-- Excerpted text follows --

MyRA Exposed!

In his State of the Union address, President Obama introduced the myRA account. It stands for “My Retirement Account.”


The myRA is a new variant of the Roth IRA, with the following features:

1. Contributions are after-tax, like a regular Roth IRA, not pretax like a regular IRA or 401(k) fund.
2. All gains accumulate tax-free.
3. The annual limit remains $5, 500 (or $6, 500 if you’re 50 or older) for all IRAs including myRA.
4. Your myRA account can only invest in Treasury bonds (current return just under 1.5 percent according to the Wall Street Journal, with a ten-year average of 3.6 percent).
5. All money contributed is guaranteed by the U.S. government, so you can’t lose.
6. It will have no fees. Uncle Sam will pick up whatever administrative fees there are, for employee or employer.
7. Withdrawal of the principal is tax-free at any time.
8. Withdrawal of the interest is tax-free if done after age 59 and a half.
9. The minimum to start is $25, with a minimum contribution of $5/month.
10. Once your myRA balance reaches $15, 000, you must transfer it to a regular Roth IRA.
11. You may switch to a Roth IRA earlier. The myRA plan is intended as a feeder, not a competitor, to traditional Roth IRA accounts.
12. The plan is not administered by an employer, but by an outside private firm (still to be nominated).
13. MyRA accounts will be offered through employers via payroll deductions. (Employer participation is not required.)
14. Workers can contribute from multiple part-time jobs.
15. According to the Treasury Department, it looks like the myRA program will only be open only to those who have direct deposit.
16. There will be an income limit. Only households earning up to $191, 000 a year will be eligible for the account ($129, 000 if you are single).
17. Employers won’t face any fees, fiduciary liability or reporting requirements — yet.
18. Your myRA is totally portable from one job to the next.
19. There’s no provision for employer matching.

This new vehicle is aimed at the following kinds of people:

  • Those without money to open regular accounts
  • Those without the discipline to save or invest (automatic payroll deduction takes care of that)
  • Those without the knowledge of how to invest
  • Those who are fearful of losing their money
  • Those who are intimidated by brokers, company retirement plan experts or financial planners
  • Those who work multiple part-time jobs

It always takes a few weeks to digest all the nuances of a new program, and myRA is no exception. Here are some of the most obvious benefits and drawbacks of the new program so far:


1. Safety: Warren Buffett’s famous first rule of investing is: Don’t lose it. With a myRA, you can’t lose the money you put in.

-- Excerpted text concluded --

Copy the portion of the myRA article that begins at the words "18. Your myRA" and stops after the words "care of that)", reproducing it word for word.

-- Data records follows --

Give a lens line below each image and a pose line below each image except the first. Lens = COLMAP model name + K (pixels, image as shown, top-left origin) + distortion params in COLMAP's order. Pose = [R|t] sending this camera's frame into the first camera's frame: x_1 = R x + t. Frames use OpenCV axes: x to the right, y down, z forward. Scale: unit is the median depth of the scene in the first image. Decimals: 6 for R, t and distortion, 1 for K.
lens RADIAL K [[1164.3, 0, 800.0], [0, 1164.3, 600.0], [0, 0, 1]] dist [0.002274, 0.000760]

-- Data records concluded --
-- Data records follows --

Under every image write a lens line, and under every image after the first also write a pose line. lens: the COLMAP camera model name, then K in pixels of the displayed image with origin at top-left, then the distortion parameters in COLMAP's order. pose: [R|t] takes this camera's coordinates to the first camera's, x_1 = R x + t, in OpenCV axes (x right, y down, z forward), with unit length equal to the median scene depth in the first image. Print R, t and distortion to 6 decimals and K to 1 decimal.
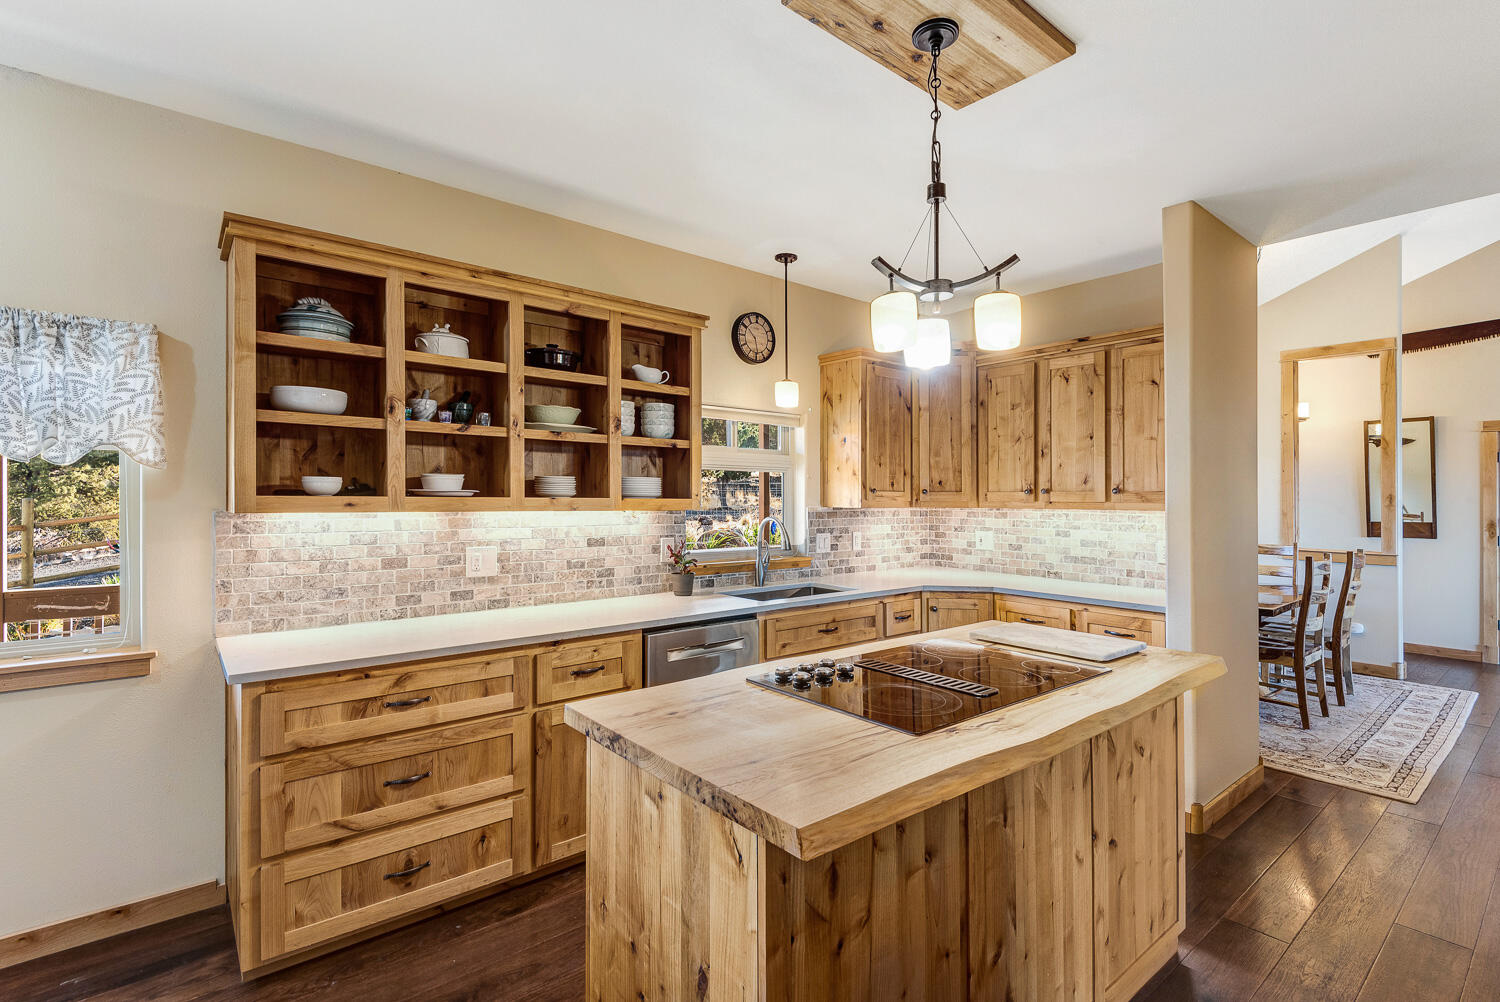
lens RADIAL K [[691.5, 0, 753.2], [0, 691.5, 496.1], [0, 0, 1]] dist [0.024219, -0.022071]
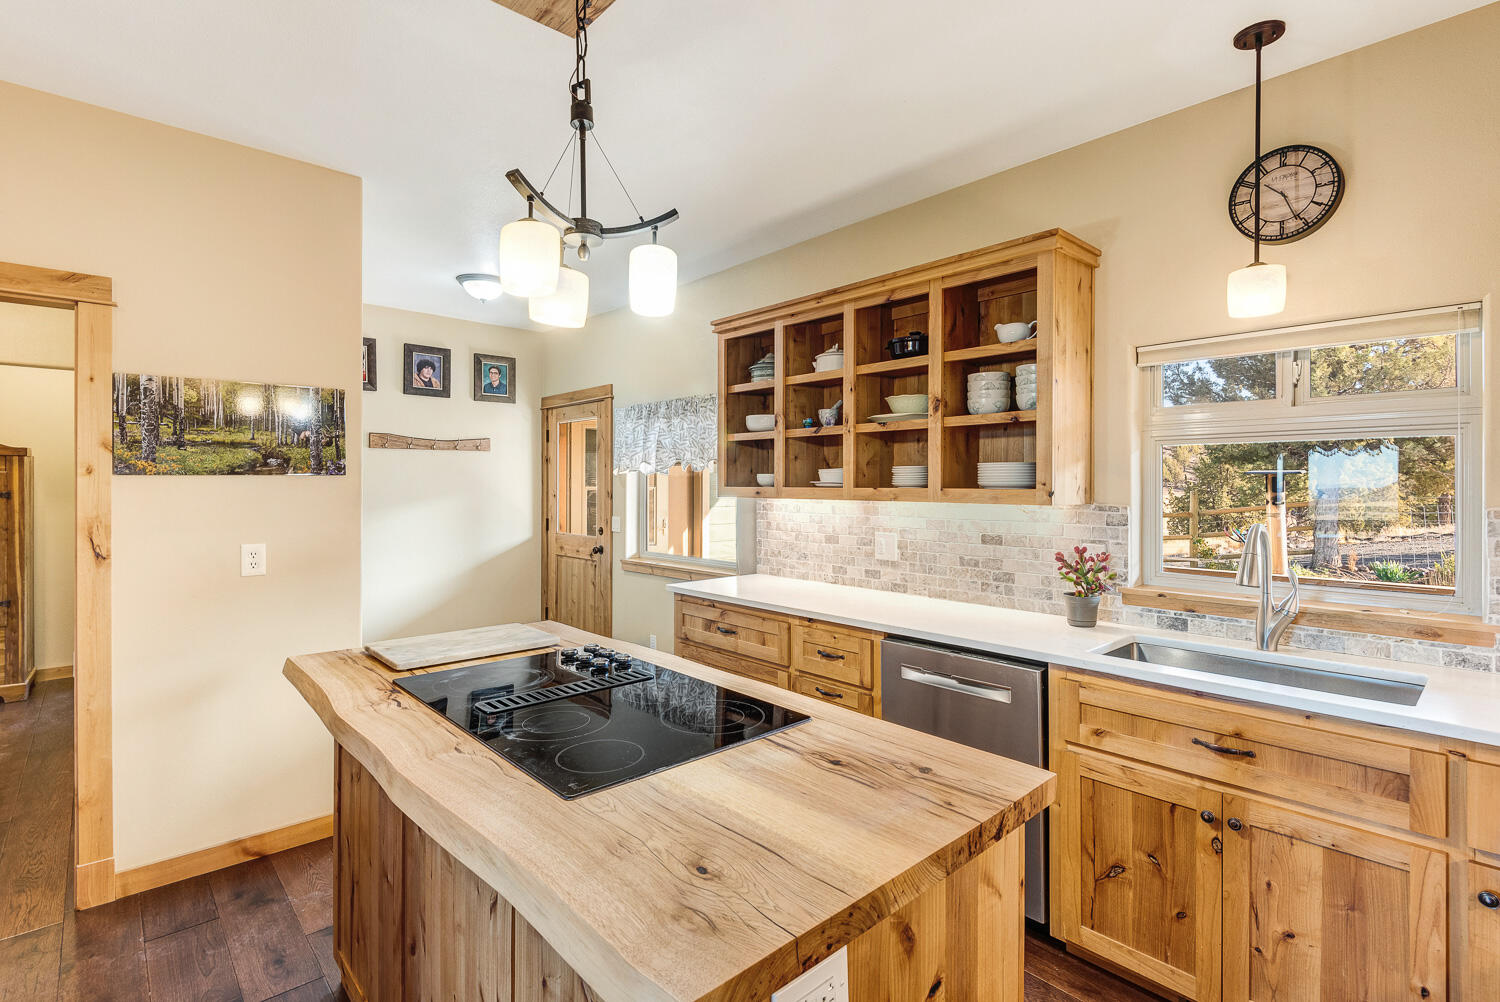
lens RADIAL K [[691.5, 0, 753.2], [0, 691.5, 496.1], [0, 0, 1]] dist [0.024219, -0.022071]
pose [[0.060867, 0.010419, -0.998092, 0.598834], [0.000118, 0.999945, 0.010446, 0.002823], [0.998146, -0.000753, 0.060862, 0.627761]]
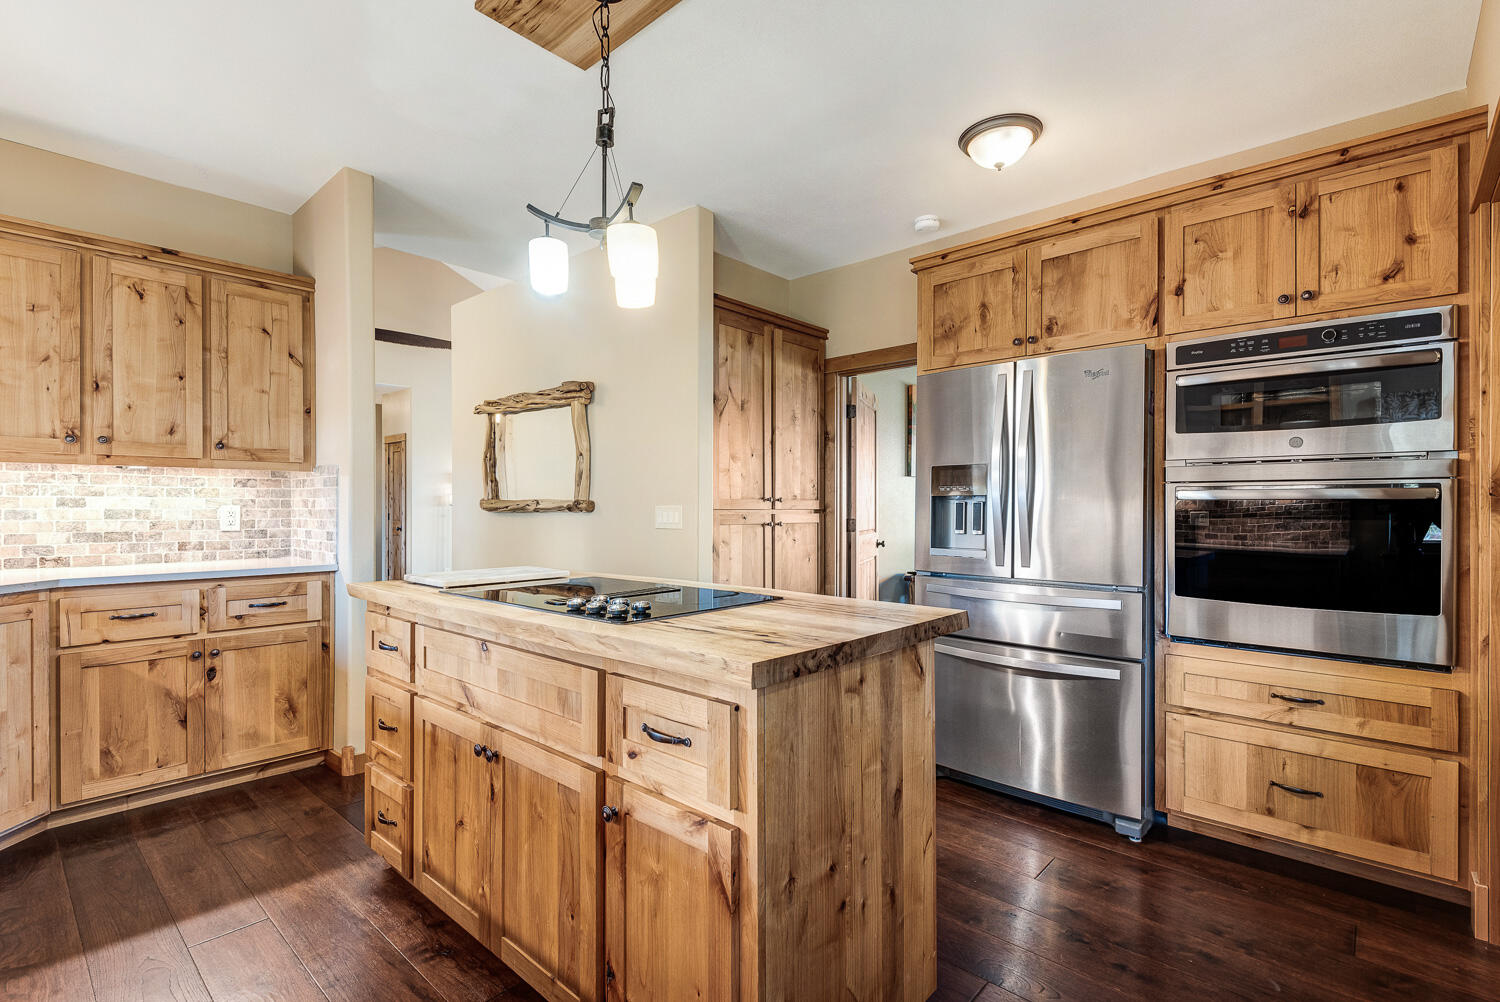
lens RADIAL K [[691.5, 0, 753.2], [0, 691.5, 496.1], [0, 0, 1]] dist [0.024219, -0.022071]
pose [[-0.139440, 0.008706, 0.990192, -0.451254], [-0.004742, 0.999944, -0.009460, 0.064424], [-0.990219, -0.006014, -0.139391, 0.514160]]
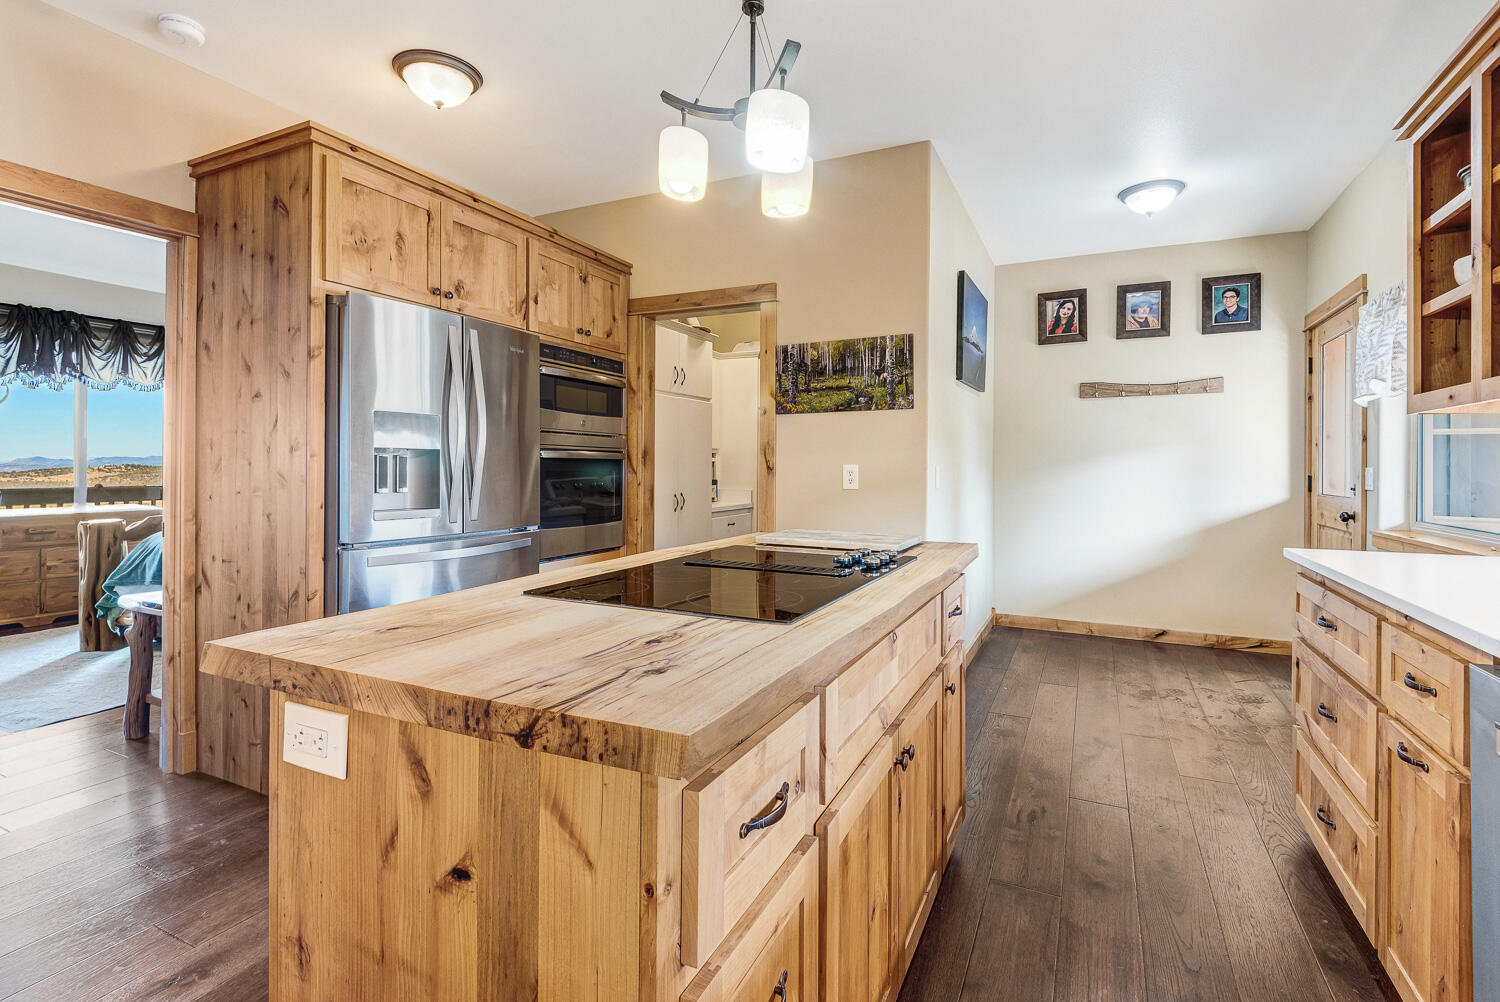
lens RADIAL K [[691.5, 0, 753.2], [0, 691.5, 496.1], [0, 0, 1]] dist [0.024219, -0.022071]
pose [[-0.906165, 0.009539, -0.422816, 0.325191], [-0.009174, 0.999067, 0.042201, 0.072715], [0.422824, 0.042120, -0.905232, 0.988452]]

-- Data records concluded --

* _Output below_
18. Your myRA is totally portable from one job to the next.
19. There’s no provision for employer matching.

This new vehicle is aimed at the following kinds of people:

  • Those without money to open regular accounts
  • Those without the discipline to save or invest (automatic payroll deduction takes care of that)